Labour Research April 2006

News

Government refuses to pay compensation following highly critical pensions report

Ombudsman Ann Abraham, the Parliamentary watchdog, slammed the government last month for providing inaccurate, incomplete, unclear and inconsistent information about the security of final salary pension schemes.

Her report, Trusting in the pensions promise, dealt with complaints from members of private sector occupational pension schemes who have lost out as their schemes were wound up before the Pension Protection Fund (PPF) came into force last year.

The government rejects the charge of maladministration and is refusing to pay compensation.

Cases cited in the report included one pension scheme member who was likely to get only 14.9% of his expected benefits, and another who would probably only get 24% (including only 75% of his Guaranteed Minimum Pension entitlement).

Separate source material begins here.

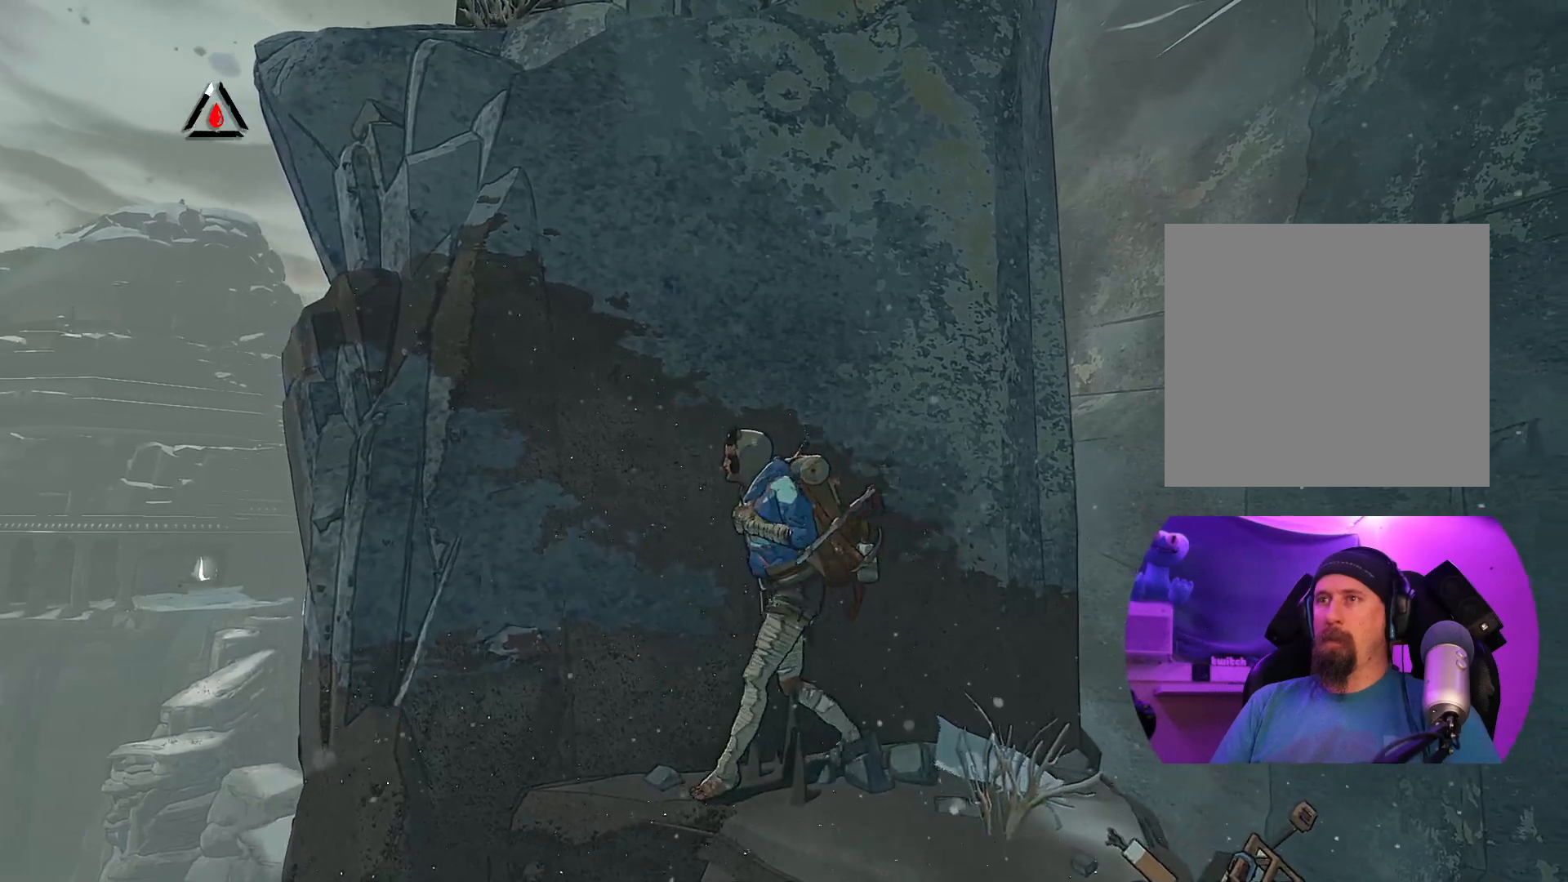
{"buttons": [], "left_stick": "left", "right_stick": "center", "events": [[17, "X", "down"], [233, "X", "up"]]}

The government has accepted only one of the recommendations, and is reviewing the time it takes to wind up defined benefit pension schemes.

Brendan Barber, TUC general secretary, said it was wrong to reject the report out of hand: “At the very least ministers must now increase funding to the Financial Assistance Scheme, and ensure that it starts paying out to the innocent victims of these pension scheme failures.”

The scheme offers help to some people who lose out because the scheme they were a member of was under-funded when it started to wind up and the employer is insolvent or no longer exists.